I Napoletani e l’ironia che demolì l’imponenza di Hitler


Perché i napoletani hanno una marcia in più? Perché mantengono dalla loro parte un’ironia innata che sembra salvarli da ogni situazione, anche (e forse soprattutto) quando la ruota gira a loro sfavore.
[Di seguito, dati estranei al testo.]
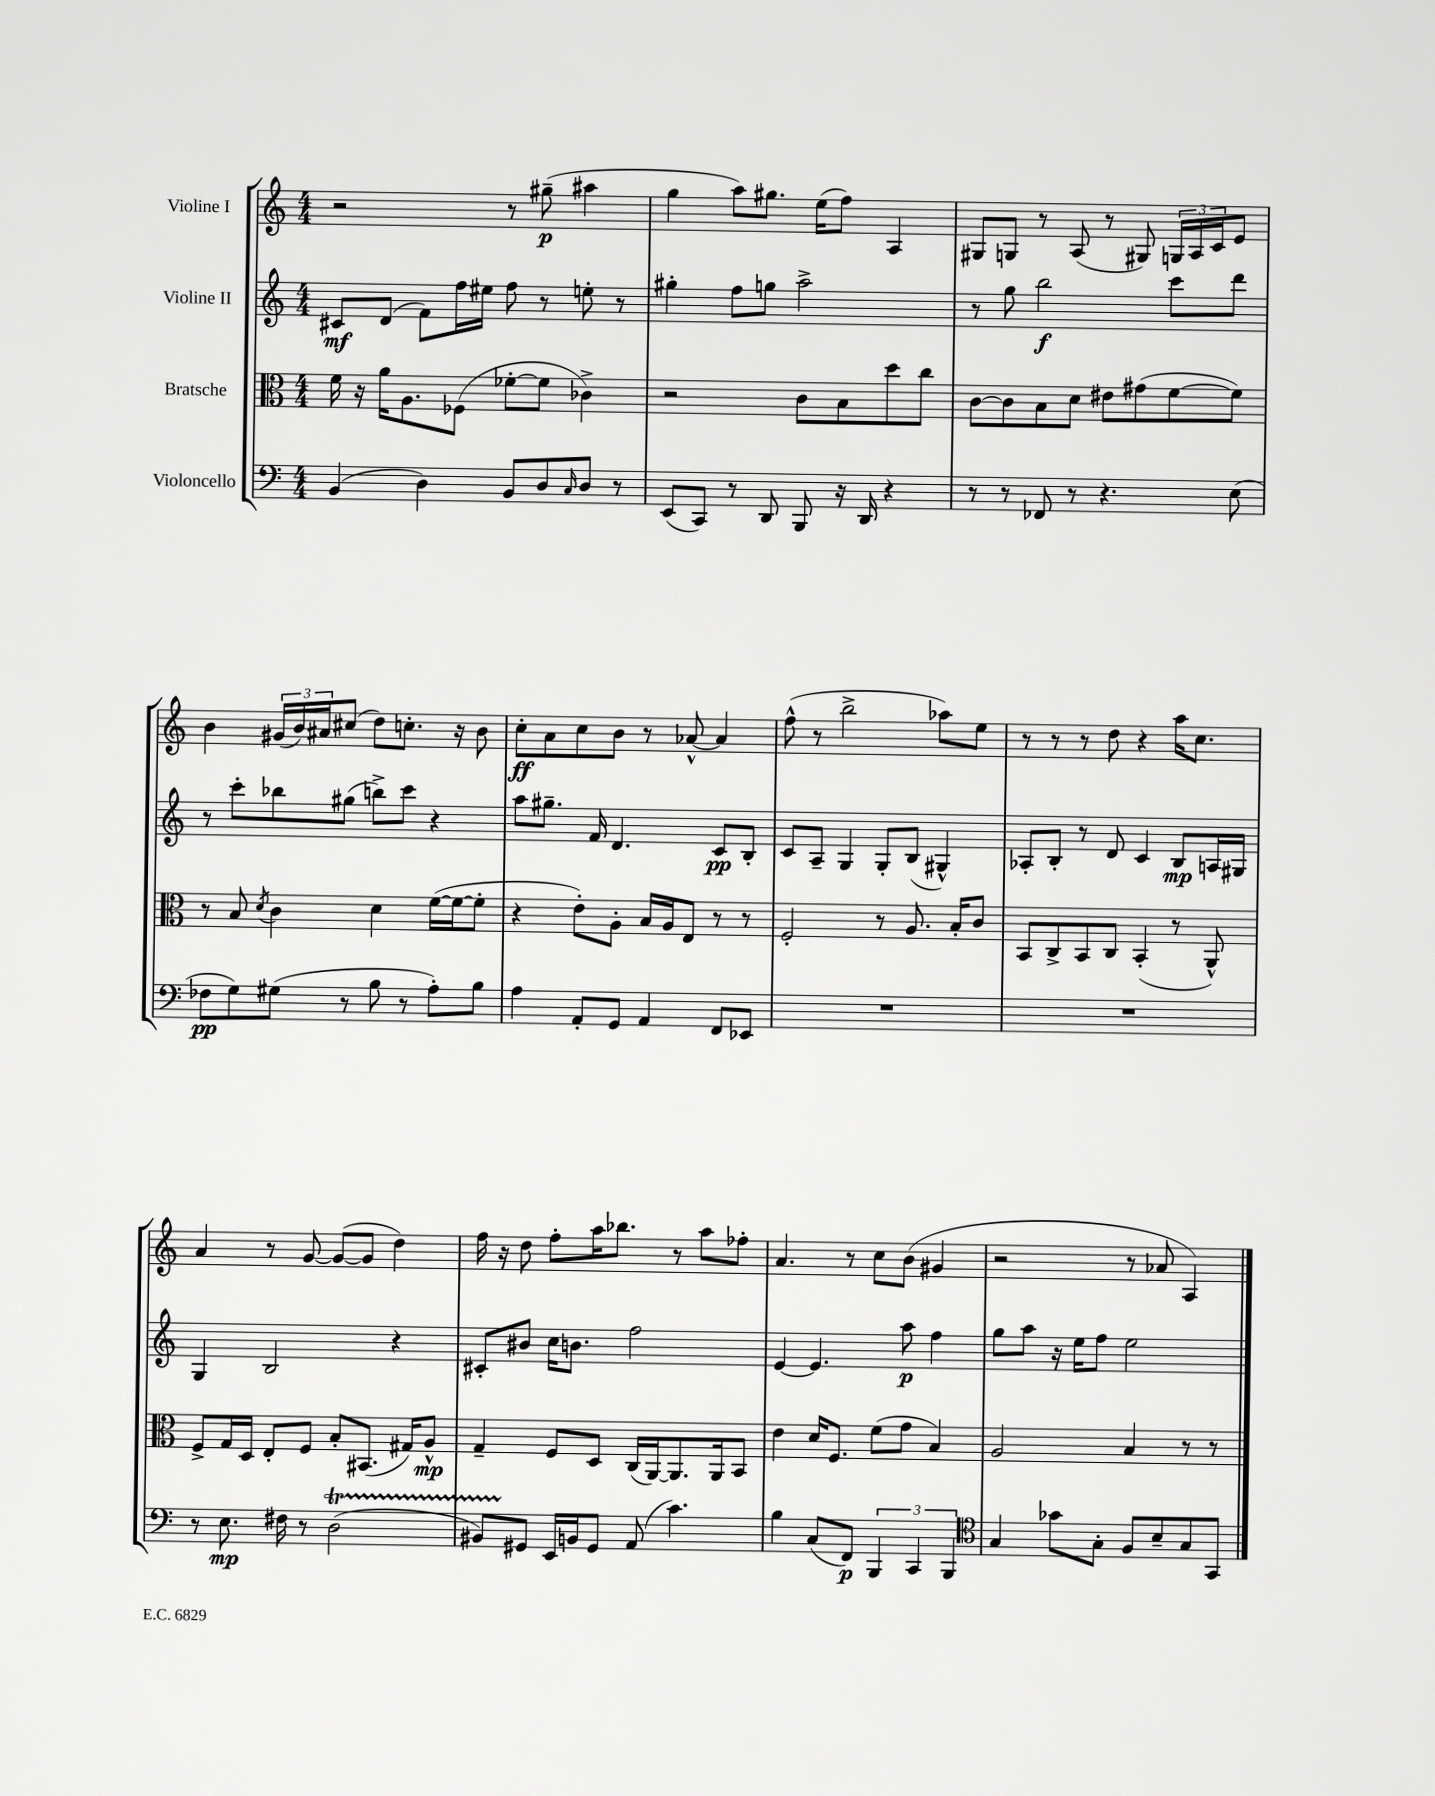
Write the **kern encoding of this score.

Un’ironia che sembra mettere radici nell’assoluta insofferenza di questo popolo ai totalitarismi, alle oppressioni e alle costrizioni dei regimi.

Proprio questa capacità tutta partenopea tanto cara solo a pochi altri popoli, trova “sfogo” in un articolo di Corrado Ocone pubblicato su La Lettura del Corriere della Sera dal titolo «Ci aiuterà (forse) una risata – L’importanza dell’ironia: da Socrate ai napoletani».
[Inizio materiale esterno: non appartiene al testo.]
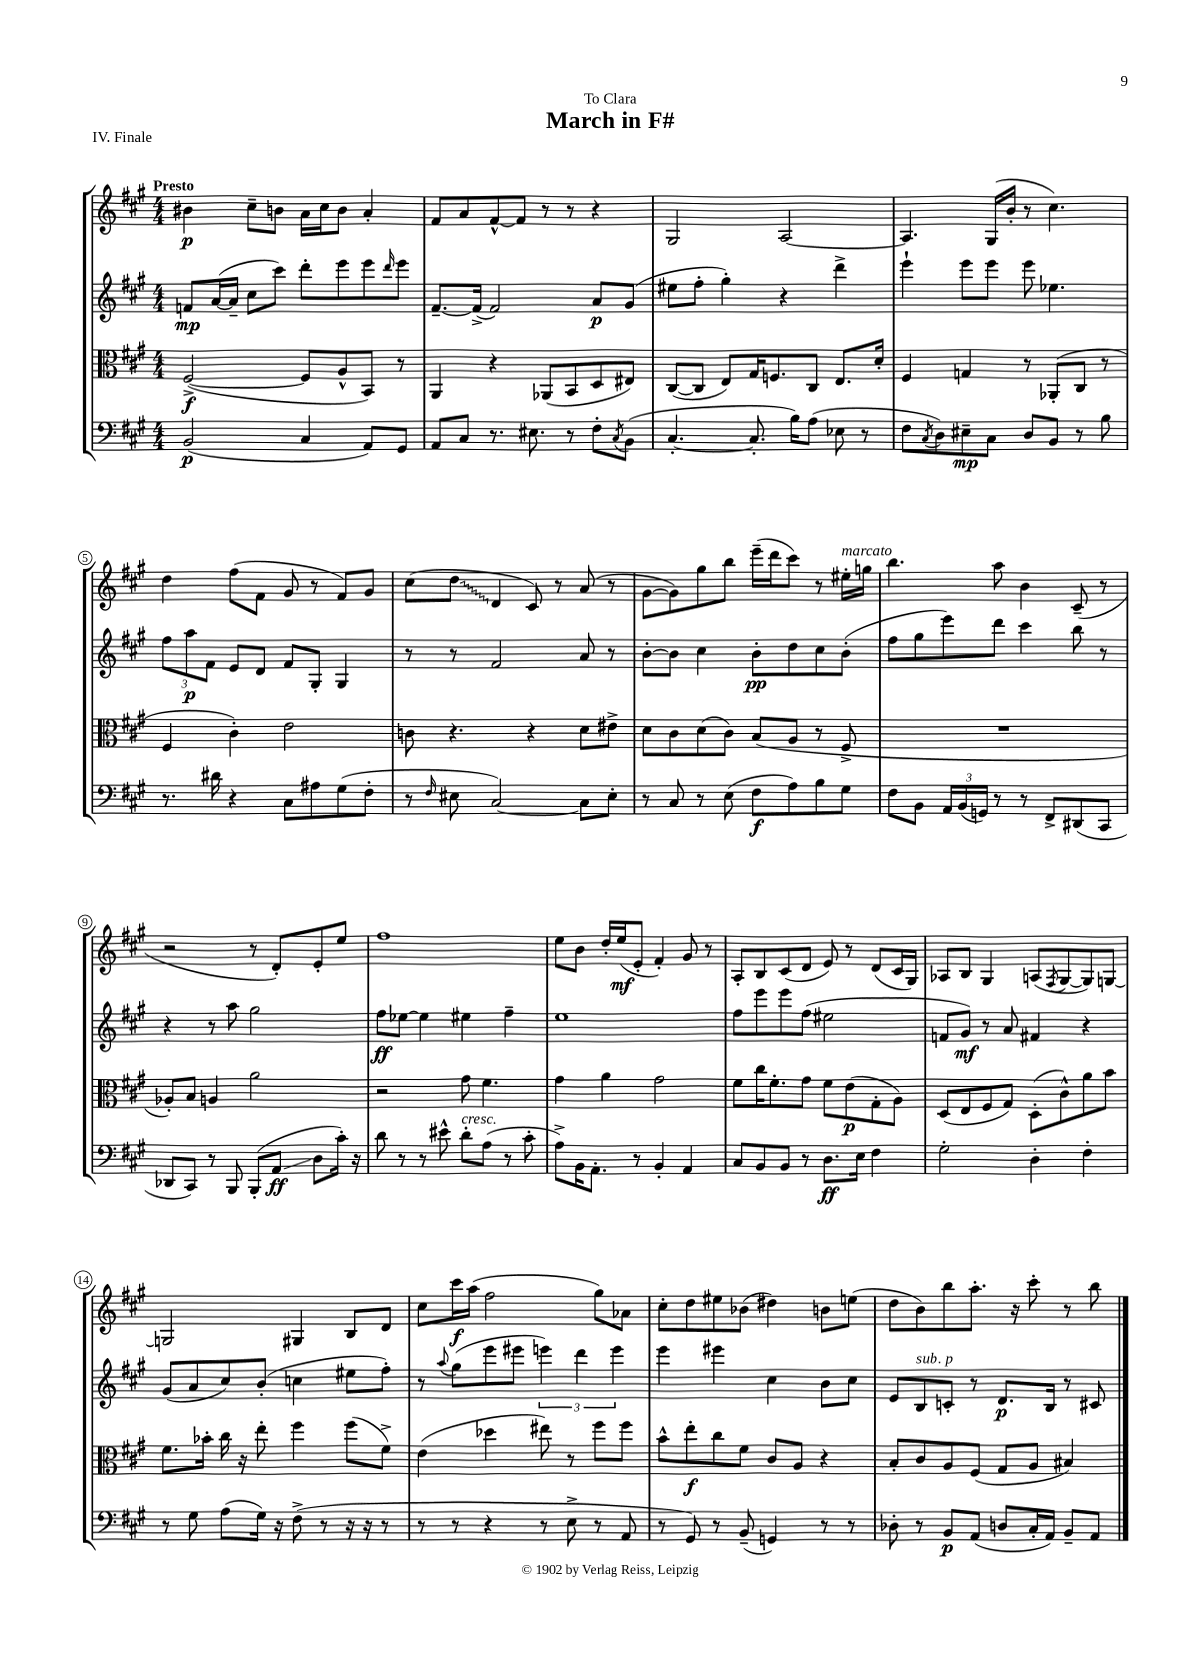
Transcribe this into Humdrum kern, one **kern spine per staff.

**kern	**kern	**kern	**kern
*staff4	*staff3	*staff2	*staff1
*clefF4	*clefC3	*clefG2	*clefG2
*k[f#c#g#]	*k[f#c#g#]	*k[f#c#g#]	*k[f#c#g#]
*M4/4	*M4/4	*M4/4	*M4/4
(2BB/	([2F#^/	8f/L	4b#\
.	.	([16a/L	.
.	.	16a~/]JJ	.
.	.	8cc#\L	8cc#~\L
.	.	8ccc#\J)	8b\J
4C#/	8F#/]L	8ddd'\L	16a\LL
.	.	.	16cc#\J
.	8A^^/	8eee\	8b\J
8AA/L)	8BB/J)	8eee\	4a'/
.	.	16qqddd/	.
8GG#/J	8r	8eee\J	.
=	=	=	=
8AA/L	4AA/	[8.f#~/L	8f#/L
8C#/J	.	.	8a/
.	.	(16f#^/]Jk	.
8.r	4r	2f#/)	[8f#^^/
.	.	.	8f#/]J
8.E#\	.	.	.
.	(8AA-/L	.	8r
8r	8BB/	.	8r
8F#'\L	8D/	8a/L	4r
8qC#/	.	.	.
(8BB\J	8E#/J)	(8g#/J	.
=	=	=	=
[4.C#'/	([8C#/L	8ee#\L	2G#/
.	8C#/]J	8ff#'\J	.
.	8E/L)	4gg#'\)	.
8.C#'/]	16G#/K	.	.
.	8.F/	.	.
.	.	4r	[2A/
16B\LK)	.	.	.
(8A\J	8C#/J	.	.
8E-\	8.E/L	4ddd^\	.
8r	.	.	.
.	16d'/Jk	.	.
=	=	=	=
8F#\L	4F#/	4eee`\	4.A/]
8qC#/	.	.	.
8D\)	.	.	.
8E#~\	4G/	8eee\L	.
8C#\J	.	8eee\J	(16G#/LL
.	.	.	16b'/JJ
8D/L	8r	8eee\	8r
8BB/J	(8AA-'/L	4.ee-\	4.cc#\)
8r	8C#/J	.	.
8B\	8r	.	.
=	=	=	=
8.r	4F#/	12ff#\L	4dd\
.	.	12aa\	.
.	.	12f#\J	.
16d#\	.	.	.
4r	4c#'\)	8e/L	(8ff#\L
.	.	8d/J	8f#\J
8C#\L	2e\	8f#/L	8g#/
8A#\	.	8G#'/J	8r
(8G#\	.	4G#/	8f#/L)
8F#'\J	.	.	8g#/J
=	=	=	=
8r	8c\	8r	(8cc#\L
16qqF#/	.	.	.
8E#\	4.r	8r	8dd\J
[2C#/)	.	2f#/	4d/
.	4r	.	8c#/)
.	.	.	8r
8C#\]L	8d\L	8a/	(8a/
8E#'\J	8e#^\J	8r	8r
=	=	=	=
8r	8d\L	[8b'\L	[8g#\L
8C#/	8c#\	8b\]J	8g#\])
8r	(8d\	4cc#\	8gg#\
(8E\	8c#\J)	.	8bb\J
8F#\L	(8B/L	8b'\L	(16eee~\LL
.	.	.	16ddd\J
8A\)	8A/J	8dd\	8ccc#\J)
8B\	8r	8cc#\	8r
8G#\J	8F#^/	(8b'\J	16ee#'\LL
.	.	.	16gg\JJ
=	=	=	=
8F#\L	1r	8ff#\L	4.bb\
8BB\J	.	8gg#\	.
24AA/LL	.	8eee\)	.
(24BB/	.	.	.
24GG/JJ)	.	.	.
8r	.	8ddd\J	8aa\
8r	.	4ccc#\	4b\
8FF#^/L	.	.	.
(8DD#/	.	8bb\	(8c#~/
8CC#/J	.	8r	8r
=	=	=	=
8DD-/L	8A-'/L)	4r	2r
8CC#/J)	8B/J	.	.
8r	4A/	8r	.
8BBB/	.	8aa\	.
(8BBB'/L	2a\	2gg#\	8r
8AA/J	.	.	8d'/L)
8D\L	.	.	8e'/
16c#'\Jk)	.	.	8ee/J
16r	.	.	.
=	=	=	=
8d\	2r	8ff#\L	1ff#
8r	.	[8ee-\J	.
8r	.	4ee-\]	.
8e#^^\	.	.	.
8d'\L	8g#\	4ee#\	.
(8A\J	4.f#\	.	.
8r	.	4ff#~\	.
8c#'\	.	.	.
=	=	=	=
8A^\L)	4g#\	1ee	8ee\L
16BB\K	.	.	8b\J
8.AA'\J	.	.	.
.	4a\	.	16dd'/LL
.	.	.	(16ee/J
8r	.	.	8e'/J
4BB'/	2g#\	.	4f#'/)
4AA/	.	.	8g#/
.	.	.	8r
=	=	=	=
8C#/L	8f#\L	8ff#\L	8A'/L
8BB/	16cc#\K	8eee\	8B/
.	8.f#'\	.	.
8BB/J	.	8eee\	(8c#/
8r	8g#\J	(8ff#\J	8d/J
8.D\L	8f#\L	2ee#\	8e/)
.	(8e\	.	8r
16E\Jk	.	.	.
4F#\	8G#'\	.	(8d/L
.	8A\J)	.	16c#/L
.	.	.	16G#/JJ)
=	=	=	=
2G#'\	(8D/L	8f/L	8A-/L
.	8E/	8g#/J)	8B/J
.	8F#/	8r	4G#/
.	8G#/J)	8a/	.
4D'\	(8D'\L	4f#/	(8A/L
.	.	.	8qF#/
.	8c#^^\)	.	[8G#/
4F#'\	8a\	4r	8G#/])
.	8b\J	.	[8G/J
=	=	=	=
8r	8.f#\L	(8g#/L	2G/]
8G#\	.	8a/	.
.	16b-'\Jk	.	.
(8A\L	16cc#\	8cc#/)	.
.	16r	.	.
16G#\Jk)	8ee'\	(8b'/J	.
16r	.	.	.
(8F#^\	4ff#\	4cc\	4G#/
8r	.	.	.
16r	(8ff#\L	8ee#\L	8B/L
16r	.	.	.
8r	8f#^\J)	8ff#'\J)	8d/J
=	=	=	=
8r	(4e\	8r	8cc#\L
.	.	8qqaa/	.
8r	.	(8gg#\L	16ccc#\L
.	.	.	(16aa\JJ
4r	4dd-\	8eee\	2ff#\
.	.	8eee#\J	.
8r	8ee#\)	6eee\)	.
8E^\	8r	.	.
.	.	6ddd\	.
8r	8ff#\L	.	8gg#\L)
.	.	6eee\	.
8AA/	8ff#\J	.	8a-\J
=	=	=	=
8r	8b^^\L	4eee\	8cc#'\L
8GG#/)	8ee'\	.	8dd\
8r	8cc#\	4eee#\	8ee#\
(8BB~/	8f#\J	.	(8b-\J
4GG/)	8c#/L	4cc#\	4dd#\)
.	8A/J	.	.
8r	4r	8b\L	8b\L
8r	.	8cc#\J	(8ee\J
=	=	=	=
8D-'\	8B'/L	8e/L	8dd\L
8r	8c#/	8B/	8b\)
8BB/L	8A/	8c'/J	8bb\
(8AA/J	(8F#/J	8r	8.aa'\J
8D/L	8G#/L	8.d/L	.
.	.	.	16r
16C#'/L	8A/J	.	8ccc#'\
16AA/JJ)	.	16B/Jk	.
8BB~/L	4B#/)	8r	8r
8AA/J	.	8c#/	8bb\
==	==	==	==
*-	*-	*-	*-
Nel suo articolo Ocone si sofferma proprio sull’ironia come patrimonio culturale di un popolo, come sapere antico che permette di evitare il sopravvento di inutili e sterili assolutismi e/o razionalismi. Per spiegare la sua teoria, l’autore sceglie di raccontare un aneddoto che, in poche semplicissime battute, sembra spiegare efficacemente la naturale propensione dei napoletani all’ironia e al sarcasmo.

«Il padre di un mio amico – racconta Ocone – raccontava che durante la visita di Hitler a Napoli nel 1938 un folto pubblico fu schierato lungo via Caracciolo, in attesa del suo passaggio su una macchina scoperta. Quando il Fuhrer passò in piedi nella macchina e tese il braccio nel saluto nazista, una voce dal pubblico non identificata ruppe il silenzio della cerimonia dicendo: Sta verenn’ si for’ chiove (sta controllando se fuori piove). In quel momento suo padre capì che il totalitarismo non avrebbe mai potuto conquistare l’animo dei napoletani. E probabilmente proprio per quel senso innato dell’ironia, quella capacità di non prendersi troppo sul serio».

Hitler

Quella risata sfoggiata per esorcizzare i tanti (troppi) problemi della città, quel senso dell’ironia tagliente in grado di spiazzarti e demolirti al contempo, fanno del Napoletano un vincente rispetto agli eventi, perché ridere, lo ha detto qualcuno prima di noi, allunga la vita!